▶ INSTRUCTIONS FOR THE TASK
Please tally the lines in the records that include the word "wiki" and answer with the bare number.

(Plain-text document sources)
_ _ _ _ _
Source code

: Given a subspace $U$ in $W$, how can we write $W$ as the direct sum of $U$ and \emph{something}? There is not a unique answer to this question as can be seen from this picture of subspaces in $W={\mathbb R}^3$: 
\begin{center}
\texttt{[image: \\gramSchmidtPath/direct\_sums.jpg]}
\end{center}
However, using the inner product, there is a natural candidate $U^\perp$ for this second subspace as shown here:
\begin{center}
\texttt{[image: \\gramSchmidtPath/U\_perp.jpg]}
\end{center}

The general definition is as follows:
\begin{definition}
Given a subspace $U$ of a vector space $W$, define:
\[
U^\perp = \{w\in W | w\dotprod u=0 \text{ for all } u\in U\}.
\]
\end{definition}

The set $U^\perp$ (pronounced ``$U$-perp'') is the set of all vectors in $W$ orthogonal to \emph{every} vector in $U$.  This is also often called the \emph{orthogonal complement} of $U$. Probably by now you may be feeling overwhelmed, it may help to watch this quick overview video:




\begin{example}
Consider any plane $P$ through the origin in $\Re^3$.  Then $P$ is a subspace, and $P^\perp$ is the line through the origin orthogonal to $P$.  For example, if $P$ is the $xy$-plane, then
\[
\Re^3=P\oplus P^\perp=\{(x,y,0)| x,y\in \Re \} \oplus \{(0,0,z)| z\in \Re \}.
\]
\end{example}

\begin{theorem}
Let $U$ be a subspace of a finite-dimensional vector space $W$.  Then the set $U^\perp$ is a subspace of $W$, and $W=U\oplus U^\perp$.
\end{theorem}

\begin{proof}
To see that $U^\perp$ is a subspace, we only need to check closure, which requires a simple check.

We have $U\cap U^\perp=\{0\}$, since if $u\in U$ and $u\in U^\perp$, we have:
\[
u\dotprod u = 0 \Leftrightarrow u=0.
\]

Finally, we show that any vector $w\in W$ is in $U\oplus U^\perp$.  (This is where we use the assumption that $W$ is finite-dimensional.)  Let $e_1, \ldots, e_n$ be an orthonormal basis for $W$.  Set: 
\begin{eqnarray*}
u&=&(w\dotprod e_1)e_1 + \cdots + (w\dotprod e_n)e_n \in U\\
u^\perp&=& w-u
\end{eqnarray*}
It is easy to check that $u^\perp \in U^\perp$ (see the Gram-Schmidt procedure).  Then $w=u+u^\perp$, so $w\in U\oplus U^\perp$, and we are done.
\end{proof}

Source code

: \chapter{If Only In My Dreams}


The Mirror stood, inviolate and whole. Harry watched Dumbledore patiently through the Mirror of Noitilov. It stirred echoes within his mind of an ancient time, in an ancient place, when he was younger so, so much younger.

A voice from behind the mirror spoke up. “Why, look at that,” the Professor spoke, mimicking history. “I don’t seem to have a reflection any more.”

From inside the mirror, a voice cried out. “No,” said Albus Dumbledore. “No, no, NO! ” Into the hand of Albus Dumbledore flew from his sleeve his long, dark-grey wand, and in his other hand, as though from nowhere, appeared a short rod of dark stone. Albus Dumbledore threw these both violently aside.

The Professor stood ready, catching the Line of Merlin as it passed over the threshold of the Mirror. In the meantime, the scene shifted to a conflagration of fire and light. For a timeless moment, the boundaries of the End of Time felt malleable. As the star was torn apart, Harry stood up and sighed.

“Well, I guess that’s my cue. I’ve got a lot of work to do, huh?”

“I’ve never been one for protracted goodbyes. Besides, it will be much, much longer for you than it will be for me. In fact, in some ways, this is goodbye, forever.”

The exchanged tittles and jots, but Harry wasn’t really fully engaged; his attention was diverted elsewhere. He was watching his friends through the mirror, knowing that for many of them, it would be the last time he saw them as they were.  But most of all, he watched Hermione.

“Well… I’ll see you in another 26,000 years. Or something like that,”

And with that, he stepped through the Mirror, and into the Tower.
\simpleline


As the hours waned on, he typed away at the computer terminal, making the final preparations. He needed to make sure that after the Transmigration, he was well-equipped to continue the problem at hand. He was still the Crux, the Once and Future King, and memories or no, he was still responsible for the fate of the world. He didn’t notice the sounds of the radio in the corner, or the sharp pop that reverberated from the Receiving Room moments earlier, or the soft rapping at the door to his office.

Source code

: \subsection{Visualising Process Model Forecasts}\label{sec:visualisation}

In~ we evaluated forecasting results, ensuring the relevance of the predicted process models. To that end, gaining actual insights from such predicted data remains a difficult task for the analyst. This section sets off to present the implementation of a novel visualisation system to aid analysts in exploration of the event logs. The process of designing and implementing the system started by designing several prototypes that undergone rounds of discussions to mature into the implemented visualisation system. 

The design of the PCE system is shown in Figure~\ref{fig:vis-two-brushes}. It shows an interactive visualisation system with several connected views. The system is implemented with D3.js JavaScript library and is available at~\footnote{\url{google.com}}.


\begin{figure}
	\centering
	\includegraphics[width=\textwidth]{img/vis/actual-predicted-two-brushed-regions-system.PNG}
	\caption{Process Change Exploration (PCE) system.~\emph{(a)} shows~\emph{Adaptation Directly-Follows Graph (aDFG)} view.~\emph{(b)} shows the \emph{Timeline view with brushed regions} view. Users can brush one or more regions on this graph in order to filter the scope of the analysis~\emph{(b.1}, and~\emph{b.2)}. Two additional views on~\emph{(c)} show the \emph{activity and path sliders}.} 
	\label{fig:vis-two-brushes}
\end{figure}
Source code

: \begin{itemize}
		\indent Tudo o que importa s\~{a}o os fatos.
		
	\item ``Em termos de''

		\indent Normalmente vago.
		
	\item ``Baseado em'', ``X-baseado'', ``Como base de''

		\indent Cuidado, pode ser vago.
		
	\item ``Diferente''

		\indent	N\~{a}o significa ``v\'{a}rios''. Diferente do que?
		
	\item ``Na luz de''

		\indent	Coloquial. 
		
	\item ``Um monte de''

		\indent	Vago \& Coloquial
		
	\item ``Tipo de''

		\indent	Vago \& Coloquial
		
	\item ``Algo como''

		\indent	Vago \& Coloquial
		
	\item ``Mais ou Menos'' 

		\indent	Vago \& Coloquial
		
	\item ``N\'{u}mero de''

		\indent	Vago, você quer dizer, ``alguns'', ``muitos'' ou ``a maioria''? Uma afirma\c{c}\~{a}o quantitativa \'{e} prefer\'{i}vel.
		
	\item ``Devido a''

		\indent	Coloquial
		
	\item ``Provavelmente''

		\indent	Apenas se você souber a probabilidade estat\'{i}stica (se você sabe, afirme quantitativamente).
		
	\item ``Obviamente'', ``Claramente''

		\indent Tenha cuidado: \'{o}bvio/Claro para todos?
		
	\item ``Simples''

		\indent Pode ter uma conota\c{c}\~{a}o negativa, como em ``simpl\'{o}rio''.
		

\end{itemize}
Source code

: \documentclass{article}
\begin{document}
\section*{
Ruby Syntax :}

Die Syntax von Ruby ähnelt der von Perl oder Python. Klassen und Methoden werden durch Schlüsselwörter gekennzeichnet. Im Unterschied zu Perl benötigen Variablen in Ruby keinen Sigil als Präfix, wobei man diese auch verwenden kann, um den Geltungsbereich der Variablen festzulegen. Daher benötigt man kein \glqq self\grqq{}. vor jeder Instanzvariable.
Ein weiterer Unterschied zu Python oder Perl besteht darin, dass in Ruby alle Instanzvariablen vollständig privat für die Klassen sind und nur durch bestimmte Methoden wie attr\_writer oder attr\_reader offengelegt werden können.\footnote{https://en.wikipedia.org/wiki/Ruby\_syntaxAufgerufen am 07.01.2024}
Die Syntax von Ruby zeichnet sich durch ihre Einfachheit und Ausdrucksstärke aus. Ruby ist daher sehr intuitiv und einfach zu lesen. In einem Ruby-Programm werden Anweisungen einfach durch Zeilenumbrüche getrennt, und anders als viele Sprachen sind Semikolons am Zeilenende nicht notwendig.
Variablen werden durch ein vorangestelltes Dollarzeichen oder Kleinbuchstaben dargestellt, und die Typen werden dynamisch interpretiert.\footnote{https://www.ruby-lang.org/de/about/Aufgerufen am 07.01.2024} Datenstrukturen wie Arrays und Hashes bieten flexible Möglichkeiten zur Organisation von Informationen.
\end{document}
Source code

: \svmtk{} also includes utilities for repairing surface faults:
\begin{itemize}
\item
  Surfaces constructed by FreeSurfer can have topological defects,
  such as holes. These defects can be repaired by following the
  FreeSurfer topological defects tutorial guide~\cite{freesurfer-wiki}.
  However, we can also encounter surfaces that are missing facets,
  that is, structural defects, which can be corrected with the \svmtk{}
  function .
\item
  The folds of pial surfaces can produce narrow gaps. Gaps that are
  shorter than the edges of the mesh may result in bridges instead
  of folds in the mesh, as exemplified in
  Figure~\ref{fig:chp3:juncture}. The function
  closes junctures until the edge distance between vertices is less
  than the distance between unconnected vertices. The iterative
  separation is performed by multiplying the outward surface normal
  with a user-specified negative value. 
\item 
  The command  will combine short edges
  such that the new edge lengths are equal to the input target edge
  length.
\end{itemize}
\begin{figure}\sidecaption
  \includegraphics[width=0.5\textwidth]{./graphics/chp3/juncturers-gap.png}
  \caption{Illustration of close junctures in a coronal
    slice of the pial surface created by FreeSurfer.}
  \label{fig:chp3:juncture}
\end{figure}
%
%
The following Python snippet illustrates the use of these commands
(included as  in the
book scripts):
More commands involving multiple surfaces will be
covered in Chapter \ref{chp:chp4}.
_ _ _ _ _
▶ RESPONSE
2